Durant la session, nous avons eu plusieurs autres surprises :
- 2 groupes, situés sur le site le plus éloigné, ne pouvaient être contactés entre les plénières et donc leurs travaux ne pouvaient être suivis que de manière bien moins fluide ;
- à chacune des trois plénières de nouveaux invités surprise était accueillis pour apporter un message aux participant.es, témoignant de l’importance grandissante de l’atelier.
Le dispositif en images
Le « board » Klaxoon a été conçu pour accueillir le travail des 5 équipes durant les 4 grandes étapes de l’atelier.
De la pré-maquette à sa version en ligne après la session :
Premier bilan
- la session s’est bien déroulée, les résultats sont intéressants d’autant que l’enjeu ne résidait pas uniquement dans les livrables opérationnels produits mais aussi beaucoup dans la mise en œuvre d’une dynamique nouvelle de travail : comme souvent, l’expérience vécue par les participants est le premier « livrable » ;
- notre design a répondu aux attentes et tenu choc du contact avec la réalité en ne demandant que peu d’adaptations durant son déroulé ;
Quelques enseignements de cette expérience
Nous avons tiré de cette expérience plusieurs apprentissages ou rappels importants.

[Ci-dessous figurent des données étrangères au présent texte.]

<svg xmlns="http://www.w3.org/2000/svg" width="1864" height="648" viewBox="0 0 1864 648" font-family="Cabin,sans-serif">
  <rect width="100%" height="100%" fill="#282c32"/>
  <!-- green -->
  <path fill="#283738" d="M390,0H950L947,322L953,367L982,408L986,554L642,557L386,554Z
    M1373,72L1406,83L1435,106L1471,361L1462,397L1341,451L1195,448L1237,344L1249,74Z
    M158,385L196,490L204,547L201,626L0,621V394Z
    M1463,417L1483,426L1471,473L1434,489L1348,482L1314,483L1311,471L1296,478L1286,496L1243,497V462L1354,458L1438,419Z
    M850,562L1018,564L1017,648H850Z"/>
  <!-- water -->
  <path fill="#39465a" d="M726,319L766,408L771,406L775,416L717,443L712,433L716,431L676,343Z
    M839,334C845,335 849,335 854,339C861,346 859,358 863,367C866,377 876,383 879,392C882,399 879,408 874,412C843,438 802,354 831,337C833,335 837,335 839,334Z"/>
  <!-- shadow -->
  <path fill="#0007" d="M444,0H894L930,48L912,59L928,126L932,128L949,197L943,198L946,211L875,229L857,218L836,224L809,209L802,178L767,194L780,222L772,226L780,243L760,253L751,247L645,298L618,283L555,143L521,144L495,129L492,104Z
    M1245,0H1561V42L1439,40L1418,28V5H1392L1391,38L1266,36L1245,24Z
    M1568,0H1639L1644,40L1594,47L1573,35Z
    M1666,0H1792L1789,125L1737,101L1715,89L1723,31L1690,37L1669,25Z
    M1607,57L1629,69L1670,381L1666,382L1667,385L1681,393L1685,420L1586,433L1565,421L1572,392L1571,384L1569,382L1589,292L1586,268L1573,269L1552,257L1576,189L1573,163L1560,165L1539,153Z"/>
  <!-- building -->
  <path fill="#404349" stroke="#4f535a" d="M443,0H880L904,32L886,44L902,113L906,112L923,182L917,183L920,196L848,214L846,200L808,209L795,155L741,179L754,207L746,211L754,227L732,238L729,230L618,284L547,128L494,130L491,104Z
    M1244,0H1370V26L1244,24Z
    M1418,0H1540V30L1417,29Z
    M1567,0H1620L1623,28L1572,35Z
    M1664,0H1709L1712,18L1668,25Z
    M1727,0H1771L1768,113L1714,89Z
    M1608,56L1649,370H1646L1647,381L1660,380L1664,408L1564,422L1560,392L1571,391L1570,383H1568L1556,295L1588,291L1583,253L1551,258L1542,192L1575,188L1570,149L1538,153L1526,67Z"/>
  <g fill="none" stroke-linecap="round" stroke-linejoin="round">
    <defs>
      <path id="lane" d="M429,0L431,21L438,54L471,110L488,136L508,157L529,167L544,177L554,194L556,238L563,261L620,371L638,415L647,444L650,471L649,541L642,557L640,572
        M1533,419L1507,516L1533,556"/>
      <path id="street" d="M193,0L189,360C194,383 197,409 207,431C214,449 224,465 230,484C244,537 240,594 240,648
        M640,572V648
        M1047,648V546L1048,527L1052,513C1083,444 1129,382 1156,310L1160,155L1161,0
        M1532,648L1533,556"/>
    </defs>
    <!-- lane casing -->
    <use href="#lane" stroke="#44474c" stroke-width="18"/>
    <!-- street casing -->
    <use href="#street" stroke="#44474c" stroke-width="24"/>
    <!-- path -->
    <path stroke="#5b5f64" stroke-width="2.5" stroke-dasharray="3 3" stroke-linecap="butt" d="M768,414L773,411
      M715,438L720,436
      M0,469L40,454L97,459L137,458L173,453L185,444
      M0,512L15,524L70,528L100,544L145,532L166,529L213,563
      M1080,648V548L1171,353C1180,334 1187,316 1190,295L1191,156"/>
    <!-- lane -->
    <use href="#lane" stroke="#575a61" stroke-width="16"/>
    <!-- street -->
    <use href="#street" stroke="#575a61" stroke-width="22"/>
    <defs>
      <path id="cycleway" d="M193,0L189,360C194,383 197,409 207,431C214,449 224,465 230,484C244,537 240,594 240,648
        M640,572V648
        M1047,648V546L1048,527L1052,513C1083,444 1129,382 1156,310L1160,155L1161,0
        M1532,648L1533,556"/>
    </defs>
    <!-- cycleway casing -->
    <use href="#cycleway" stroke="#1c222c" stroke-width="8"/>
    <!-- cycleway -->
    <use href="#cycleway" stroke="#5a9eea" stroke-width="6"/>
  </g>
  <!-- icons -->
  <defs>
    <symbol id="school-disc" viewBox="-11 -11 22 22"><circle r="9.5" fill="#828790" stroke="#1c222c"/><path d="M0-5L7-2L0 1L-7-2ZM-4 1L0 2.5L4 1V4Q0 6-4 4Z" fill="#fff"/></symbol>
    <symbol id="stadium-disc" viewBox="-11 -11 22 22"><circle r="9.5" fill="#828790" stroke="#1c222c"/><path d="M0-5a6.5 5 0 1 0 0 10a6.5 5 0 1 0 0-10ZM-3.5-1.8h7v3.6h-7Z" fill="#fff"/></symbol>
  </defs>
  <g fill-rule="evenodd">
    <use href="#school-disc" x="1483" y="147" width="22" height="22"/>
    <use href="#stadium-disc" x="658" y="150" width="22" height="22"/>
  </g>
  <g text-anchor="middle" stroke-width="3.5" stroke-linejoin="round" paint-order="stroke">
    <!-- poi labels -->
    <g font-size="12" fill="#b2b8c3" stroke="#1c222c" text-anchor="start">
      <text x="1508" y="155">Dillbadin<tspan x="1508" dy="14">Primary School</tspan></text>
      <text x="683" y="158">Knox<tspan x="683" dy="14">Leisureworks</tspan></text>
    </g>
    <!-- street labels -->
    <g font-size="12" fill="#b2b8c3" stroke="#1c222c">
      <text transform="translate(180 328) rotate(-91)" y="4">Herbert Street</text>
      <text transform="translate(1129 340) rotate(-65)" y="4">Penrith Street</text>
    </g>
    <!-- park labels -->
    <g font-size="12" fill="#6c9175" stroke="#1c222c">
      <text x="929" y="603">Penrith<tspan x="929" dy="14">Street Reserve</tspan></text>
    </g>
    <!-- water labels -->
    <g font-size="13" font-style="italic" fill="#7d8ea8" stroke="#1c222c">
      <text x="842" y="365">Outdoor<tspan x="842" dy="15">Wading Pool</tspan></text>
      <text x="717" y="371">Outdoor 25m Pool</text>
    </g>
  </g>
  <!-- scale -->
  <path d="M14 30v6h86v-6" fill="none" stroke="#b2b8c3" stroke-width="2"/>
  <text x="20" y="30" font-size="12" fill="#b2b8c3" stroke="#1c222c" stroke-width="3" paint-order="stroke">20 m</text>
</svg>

Il s’agit surtout de rappels qu’il nous a paru nécessaires de nous faire à nous-mêmes et utiles à partager :
- L’importance de l’espace : les aléas logistiques (par ex. les changements de salles à mesure que le groupe grandi) sont vecteurs d’impacts sur le déroulé de la session : quid des tables et chaises ? de la connexion à Zoom ?
- Taille des groupes : nous le savions mais l’avons re-vérifié malgré nous : un groupe de plus de 5 à 7 personnes ne travaille pas de la même manière.

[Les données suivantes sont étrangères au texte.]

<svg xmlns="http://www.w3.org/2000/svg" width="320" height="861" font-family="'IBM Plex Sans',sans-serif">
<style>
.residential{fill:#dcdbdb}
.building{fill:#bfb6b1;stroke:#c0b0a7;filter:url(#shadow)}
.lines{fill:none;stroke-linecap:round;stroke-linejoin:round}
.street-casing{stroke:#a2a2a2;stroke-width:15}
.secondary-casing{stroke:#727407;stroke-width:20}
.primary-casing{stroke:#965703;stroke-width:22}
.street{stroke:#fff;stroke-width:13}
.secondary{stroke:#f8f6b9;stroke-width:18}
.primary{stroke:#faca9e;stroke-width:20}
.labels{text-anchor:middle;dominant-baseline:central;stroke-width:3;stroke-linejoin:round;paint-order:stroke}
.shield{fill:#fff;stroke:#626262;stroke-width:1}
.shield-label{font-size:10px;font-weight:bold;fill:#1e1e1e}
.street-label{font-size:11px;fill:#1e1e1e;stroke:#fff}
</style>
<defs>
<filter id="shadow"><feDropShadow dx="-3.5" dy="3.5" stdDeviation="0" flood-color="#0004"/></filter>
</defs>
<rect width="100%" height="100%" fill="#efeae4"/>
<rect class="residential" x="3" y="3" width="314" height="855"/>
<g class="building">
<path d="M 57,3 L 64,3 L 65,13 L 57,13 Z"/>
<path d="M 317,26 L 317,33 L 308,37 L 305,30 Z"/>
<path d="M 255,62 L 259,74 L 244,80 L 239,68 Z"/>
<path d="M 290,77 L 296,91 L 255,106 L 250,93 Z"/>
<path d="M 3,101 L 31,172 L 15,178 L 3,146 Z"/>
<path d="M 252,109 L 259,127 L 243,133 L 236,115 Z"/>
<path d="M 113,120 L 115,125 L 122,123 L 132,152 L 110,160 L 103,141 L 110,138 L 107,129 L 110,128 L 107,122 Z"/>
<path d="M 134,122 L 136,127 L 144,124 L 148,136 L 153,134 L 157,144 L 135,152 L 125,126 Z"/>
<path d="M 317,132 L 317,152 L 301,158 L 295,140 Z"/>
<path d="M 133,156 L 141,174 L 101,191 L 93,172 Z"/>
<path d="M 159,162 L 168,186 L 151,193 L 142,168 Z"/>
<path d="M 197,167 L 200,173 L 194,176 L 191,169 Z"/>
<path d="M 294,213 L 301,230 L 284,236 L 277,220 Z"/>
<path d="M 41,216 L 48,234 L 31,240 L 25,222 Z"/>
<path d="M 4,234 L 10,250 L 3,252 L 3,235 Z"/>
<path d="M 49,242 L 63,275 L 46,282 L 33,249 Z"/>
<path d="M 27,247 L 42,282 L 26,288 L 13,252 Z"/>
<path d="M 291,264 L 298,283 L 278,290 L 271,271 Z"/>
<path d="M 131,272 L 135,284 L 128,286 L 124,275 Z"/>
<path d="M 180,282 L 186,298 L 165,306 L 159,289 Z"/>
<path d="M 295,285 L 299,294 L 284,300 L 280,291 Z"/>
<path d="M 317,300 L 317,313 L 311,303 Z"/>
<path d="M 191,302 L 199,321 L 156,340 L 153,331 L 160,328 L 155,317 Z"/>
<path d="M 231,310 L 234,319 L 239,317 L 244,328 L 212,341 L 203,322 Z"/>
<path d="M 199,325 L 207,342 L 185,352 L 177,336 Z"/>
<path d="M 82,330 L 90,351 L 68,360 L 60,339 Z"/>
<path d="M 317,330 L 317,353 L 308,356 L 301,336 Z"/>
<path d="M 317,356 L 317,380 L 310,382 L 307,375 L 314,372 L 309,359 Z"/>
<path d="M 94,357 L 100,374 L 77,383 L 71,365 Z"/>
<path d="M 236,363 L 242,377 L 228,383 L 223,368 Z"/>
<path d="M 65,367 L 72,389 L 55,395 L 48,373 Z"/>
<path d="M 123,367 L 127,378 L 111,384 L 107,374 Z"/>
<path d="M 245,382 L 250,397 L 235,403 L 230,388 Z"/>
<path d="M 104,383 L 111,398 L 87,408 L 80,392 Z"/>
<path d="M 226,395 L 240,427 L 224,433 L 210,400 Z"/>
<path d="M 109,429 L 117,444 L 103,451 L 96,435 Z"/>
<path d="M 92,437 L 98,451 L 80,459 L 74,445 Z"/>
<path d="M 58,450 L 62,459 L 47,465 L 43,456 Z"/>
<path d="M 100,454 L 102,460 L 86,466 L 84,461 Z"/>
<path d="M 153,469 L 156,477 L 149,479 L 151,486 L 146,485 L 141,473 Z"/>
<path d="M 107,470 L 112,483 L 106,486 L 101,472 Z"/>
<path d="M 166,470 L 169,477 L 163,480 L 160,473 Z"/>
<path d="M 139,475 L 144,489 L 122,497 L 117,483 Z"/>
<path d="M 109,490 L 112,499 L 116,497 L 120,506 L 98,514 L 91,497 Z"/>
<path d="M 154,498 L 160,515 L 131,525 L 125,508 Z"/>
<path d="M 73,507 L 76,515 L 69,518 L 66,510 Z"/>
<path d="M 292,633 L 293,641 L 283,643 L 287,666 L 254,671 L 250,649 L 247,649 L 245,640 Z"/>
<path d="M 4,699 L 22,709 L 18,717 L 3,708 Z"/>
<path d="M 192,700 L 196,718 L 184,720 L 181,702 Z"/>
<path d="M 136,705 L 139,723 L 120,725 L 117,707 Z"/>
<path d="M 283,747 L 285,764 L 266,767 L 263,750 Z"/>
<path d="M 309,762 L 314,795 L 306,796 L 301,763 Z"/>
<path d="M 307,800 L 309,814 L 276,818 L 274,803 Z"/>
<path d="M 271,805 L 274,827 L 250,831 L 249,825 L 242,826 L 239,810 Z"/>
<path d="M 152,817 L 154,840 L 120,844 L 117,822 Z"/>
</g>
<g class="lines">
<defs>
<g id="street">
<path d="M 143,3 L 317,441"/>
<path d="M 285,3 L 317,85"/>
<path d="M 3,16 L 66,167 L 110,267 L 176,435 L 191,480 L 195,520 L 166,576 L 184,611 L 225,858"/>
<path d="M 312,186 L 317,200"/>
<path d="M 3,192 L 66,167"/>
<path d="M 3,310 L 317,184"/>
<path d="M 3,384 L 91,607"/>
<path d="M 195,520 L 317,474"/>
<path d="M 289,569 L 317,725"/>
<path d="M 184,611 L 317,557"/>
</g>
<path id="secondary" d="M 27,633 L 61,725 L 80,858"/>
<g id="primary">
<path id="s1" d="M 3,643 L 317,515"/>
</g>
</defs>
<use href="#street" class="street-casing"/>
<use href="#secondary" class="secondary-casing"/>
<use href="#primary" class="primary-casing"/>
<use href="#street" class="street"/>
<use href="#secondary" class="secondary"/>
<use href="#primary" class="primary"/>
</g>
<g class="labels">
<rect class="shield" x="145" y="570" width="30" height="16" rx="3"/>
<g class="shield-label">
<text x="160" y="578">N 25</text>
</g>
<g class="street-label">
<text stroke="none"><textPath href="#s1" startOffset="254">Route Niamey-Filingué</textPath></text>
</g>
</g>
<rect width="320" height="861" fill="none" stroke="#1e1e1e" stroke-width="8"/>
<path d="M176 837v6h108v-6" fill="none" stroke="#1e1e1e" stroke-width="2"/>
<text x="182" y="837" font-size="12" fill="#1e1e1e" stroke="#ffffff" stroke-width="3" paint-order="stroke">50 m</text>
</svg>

Il aurait été très utile d’adapter les modalités de travail des deux groupes qui comptaient près de 15 personnes ; - Spécifier les conditions : des deux points précédents, un troisième émerge : ne pas négliger de formaliser et fournir en amont une sorte de cahier des charges (surfaces, matériels, tailles de groupes, contraintes techniques) à l’équipe sponsor : quelles sont les conditions matérielles, logistiques et organisationnelles minimum et idéales à spécifier ?

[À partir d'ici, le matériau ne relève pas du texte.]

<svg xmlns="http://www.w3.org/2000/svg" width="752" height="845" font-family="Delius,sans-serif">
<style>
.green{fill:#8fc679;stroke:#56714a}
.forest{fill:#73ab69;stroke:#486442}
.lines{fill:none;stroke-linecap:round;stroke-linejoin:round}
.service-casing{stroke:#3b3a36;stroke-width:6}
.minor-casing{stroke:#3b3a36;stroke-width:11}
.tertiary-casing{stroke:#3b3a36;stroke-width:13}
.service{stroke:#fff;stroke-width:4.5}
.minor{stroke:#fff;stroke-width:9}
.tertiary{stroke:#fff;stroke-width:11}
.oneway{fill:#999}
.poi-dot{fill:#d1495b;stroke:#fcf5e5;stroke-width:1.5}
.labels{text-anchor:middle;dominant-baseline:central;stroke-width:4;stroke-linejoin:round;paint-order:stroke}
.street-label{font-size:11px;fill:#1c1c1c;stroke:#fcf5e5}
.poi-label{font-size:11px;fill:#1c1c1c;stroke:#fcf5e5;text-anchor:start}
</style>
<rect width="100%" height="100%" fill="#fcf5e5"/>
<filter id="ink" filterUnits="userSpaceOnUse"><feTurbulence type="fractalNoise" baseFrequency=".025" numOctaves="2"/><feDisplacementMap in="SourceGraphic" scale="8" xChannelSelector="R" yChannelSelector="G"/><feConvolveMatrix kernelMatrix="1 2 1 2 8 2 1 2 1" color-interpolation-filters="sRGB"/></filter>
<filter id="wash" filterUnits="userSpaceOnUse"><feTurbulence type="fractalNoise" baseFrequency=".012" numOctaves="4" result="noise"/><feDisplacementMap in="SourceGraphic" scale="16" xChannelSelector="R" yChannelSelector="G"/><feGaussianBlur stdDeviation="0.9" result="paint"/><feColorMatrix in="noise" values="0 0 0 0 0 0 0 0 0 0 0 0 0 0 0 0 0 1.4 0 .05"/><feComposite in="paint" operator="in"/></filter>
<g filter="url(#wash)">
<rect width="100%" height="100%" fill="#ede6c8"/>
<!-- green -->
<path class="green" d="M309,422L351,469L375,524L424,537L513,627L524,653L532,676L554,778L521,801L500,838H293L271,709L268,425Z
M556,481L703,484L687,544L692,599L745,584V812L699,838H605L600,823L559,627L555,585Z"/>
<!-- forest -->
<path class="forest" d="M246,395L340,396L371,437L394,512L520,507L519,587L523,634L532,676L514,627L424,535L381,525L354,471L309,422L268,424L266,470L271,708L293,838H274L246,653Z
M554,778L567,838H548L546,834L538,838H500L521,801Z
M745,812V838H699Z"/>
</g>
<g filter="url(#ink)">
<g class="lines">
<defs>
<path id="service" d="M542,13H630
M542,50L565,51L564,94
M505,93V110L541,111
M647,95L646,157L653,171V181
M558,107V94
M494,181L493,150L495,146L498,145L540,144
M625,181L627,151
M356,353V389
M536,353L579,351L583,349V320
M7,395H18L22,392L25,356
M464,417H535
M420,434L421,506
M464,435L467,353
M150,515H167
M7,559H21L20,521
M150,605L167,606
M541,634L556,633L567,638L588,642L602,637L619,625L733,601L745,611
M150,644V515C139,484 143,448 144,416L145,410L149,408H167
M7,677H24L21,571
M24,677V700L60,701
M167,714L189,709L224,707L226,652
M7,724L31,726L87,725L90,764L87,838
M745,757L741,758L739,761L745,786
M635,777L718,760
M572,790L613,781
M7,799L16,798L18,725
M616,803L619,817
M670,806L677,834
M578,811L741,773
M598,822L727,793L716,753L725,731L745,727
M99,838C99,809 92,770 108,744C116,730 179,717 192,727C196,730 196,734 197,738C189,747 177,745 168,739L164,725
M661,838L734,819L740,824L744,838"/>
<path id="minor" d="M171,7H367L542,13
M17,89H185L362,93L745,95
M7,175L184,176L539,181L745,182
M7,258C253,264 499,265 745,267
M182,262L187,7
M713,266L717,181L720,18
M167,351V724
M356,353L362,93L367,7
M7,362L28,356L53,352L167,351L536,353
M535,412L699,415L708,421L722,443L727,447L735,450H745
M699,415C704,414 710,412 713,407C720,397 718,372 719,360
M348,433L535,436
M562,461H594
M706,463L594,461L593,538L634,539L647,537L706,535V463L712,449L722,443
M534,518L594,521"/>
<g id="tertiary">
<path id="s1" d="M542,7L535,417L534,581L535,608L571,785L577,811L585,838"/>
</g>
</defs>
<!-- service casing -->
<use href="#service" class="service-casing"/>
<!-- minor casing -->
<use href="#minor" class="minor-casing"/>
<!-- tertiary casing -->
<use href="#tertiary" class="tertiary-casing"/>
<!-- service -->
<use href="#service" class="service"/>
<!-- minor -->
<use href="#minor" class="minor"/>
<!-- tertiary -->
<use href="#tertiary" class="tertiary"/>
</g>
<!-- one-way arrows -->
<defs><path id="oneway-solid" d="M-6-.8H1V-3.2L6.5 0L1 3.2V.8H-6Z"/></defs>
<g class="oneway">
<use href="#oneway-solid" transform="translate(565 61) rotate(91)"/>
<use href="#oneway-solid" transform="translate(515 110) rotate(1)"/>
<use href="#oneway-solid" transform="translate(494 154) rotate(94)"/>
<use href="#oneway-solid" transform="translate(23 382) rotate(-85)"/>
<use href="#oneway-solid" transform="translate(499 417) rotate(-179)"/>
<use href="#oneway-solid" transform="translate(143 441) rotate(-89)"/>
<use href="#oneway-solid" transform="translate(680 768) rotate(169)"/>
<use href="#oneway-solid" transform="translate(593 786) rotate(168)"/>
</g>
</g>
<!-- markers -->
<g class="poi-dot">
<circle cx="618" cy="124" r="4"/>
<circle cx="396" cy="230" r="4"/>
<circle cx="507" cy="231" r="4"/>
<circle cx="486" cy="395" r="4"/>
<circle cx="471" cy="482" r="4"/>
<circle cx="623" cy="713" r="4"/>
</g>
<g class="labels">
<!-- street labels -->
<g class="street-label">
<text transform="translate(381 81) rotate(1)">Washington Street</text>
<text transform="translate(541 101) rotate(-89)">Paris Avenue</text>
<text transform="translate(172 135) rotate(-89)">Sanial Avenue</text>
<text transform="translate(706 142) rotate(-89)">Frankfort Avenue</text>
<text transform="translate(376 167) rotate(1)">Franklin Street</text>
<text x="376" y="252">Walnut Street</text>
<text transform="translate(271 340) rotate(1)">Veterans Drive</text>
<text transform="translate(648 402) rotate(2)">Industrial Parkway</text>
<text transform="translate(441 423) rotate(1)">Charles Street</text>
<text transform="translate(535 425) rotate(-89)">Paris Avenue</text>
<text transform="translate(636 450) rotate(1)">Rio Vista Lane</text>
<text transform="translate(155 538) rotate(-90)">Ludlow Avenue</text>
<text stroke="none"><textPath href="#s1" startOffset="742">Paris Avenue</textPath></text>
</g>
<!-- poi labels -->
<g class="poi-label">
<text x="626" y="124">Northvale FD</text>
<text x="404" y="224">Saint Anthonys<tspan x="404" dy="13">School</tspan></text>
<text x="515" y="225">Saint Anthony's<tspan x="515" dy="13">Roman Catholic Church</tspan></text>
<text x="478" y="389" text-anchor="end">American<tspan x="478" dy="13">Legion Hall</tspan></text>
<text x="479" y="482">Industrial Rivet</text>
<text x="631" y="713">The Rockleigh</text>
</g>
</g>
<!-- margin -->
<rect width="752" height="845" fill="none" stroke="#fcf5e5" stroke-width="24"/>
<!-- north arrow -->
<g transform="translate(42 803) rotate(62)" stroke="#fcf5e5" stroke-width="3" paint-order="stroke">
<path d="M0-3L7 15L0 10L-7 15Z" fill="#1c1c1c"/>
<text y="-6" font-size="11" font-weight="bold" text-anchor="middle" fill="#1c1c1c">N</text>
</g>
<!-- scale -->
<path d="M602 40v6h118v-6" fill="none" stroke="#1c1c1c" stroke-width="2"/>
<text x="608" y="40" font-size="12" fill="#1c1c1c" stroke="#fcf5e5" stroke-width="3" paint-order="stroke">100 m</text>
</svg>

On peut ainsi éviter certains dérives qu’il n’est sinon pas toujours possible de voir avant qu’il ne soit trop tard (par effet de seuil, voir plus bas) ; - Bien utiliser le temps en plénière : connecter des salles de réunion avec des systèmes de visio entre elles pour des plénières, ça marche mais ce n’est pas fantastique : consacrer l’essentiel de ces séquences à des restitutions et privilégier l’outil collaboratif (ici, Klaxoon) pour les feedbacks nous apparaît avoir été un choix pertinent ;
- Préparer les participants qui auront un rôle de relais de facilitation : quand c’est possible, consacrer du temps à faire monter en compétences les participants à qui un rôle de facilitation est dévolu, c’est important ;
- Cadrage de l’intervention : même quand on a peu de temps pour préparer la session et une équipe client peu disponible, ne pas aller trop vite sur le cadrage, bien explorer le contexte et considérer qu’aucune zone de votre modèle de cadrage n’est superflue ;
- Attention aux effets de seuil : prendre le temps de faire une pause régulièrement durant la phase de conception : se demander ce qui a évolué et qui pourrait nécessiter de revoir certains choix, soulever des questions ou alerter : le nez dans le guidon et par le jeu des effets de seuil, il est facile de ne pas se rendre compte de certains glissements. Être attentif à bien se recentrer est essentiel pour ça ;
- De l’importance du centrage : quand ça secoue, que les imprévus ou les petits glissements s’empilent, la capacité à s’ancrer, dans le corps, à ne pas laisser le cerveau partir dans une course folle, est ce qui permet de garder l’esprit ouvert et clair et d’accompagner au mieux ce qui arrive.
En conclusion
Cette journée nous a paru être un bon résumé de ce qui se joue en ce moment : la transformation numérique des interactions, de notre métier également ; la nécessaire agilité pour jongler avec les imprévus techniques et organisationnels ; les enjeux de la facilitation dans un environnement volatile, incertain, complexe et ambigu.